Please return every line of the records that contains the word "штрихкодов".

:::::

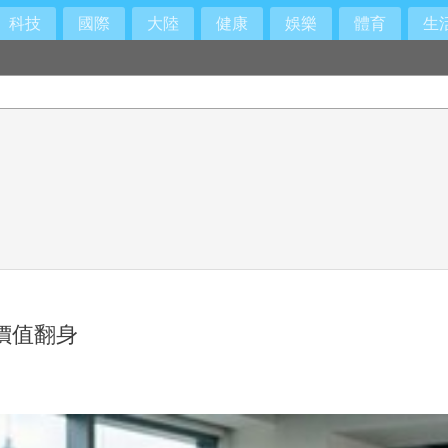
科技
國際
大陸
健康
娛樂
體育
生
領價值翻身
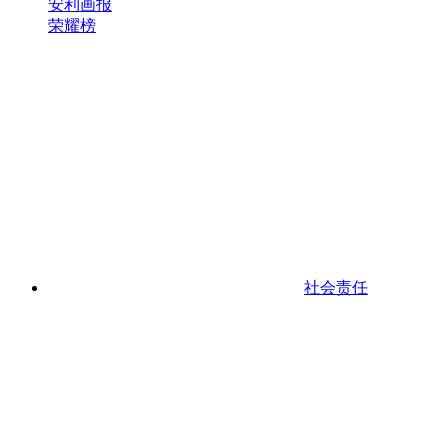
安利画报
荣耀榜
社会责任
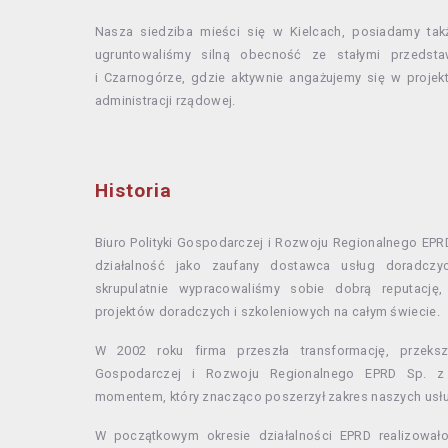
Nasza siedziba mieści się w Kielcach, posiadamy tak
ugruntowaliśmy silną obecność ze stałymi przedsta
i Czarnogórze, gdzie aktywnie angażujemy się w proje
administracji rządowej.
Historia
Biuro Polityki Gospodarczej i Rozwoju Regionalnego EP
działalność jako zaufany dostawca usług doradczy
skrupulatnie wypracowaliśmy sobie dobrą reputację,
projektów doradczych i szkoleniowych na całym świecie.
W 2002 roku firma przeszła transformację, przekszt
Gospodarczej i Rozwoju Regionalnego EPRD Sp. z
momentem, który znacząco poszerzył zakres naszych usł
W początkowym okresie działalności EPRD realizowało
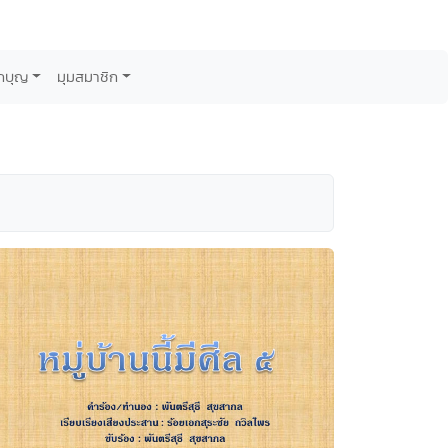
กบุญ
มุมสมาชิก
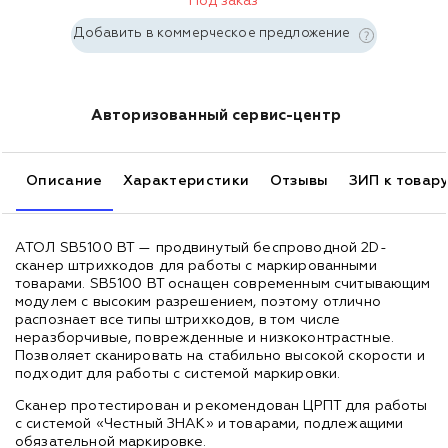
Под заказ
Добавить в коммерческое предложение
Авторизованный сервис-центр
Описание
Характеристики
Отзывы
ЗИП к товар
АТОЛ SB5100 BT — продвинутый беспроводной 2D-
сканер штрихкодов для работы с маркированными
товарами. SB5100 BT оснащен современным считывающим
модулем с высоким разрешением, поэтому отлично
распознает все типы штрихкодов, в том числе
неразборчивые, поврежденные и низкоконтрастные.
Позволяет сканировать на стабильно высокой скорости и
подходит для работы с системой маркировки.
Сканер протестирован и рекомендован ЦРПТ для работы
с системой «Честный ЗНАК» и товарами, подлежащими
обязательной маркировке.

:::::

Reply:
сканер штрихкодов для работы с маркированными
распознает все типы штрихкодов, в том числе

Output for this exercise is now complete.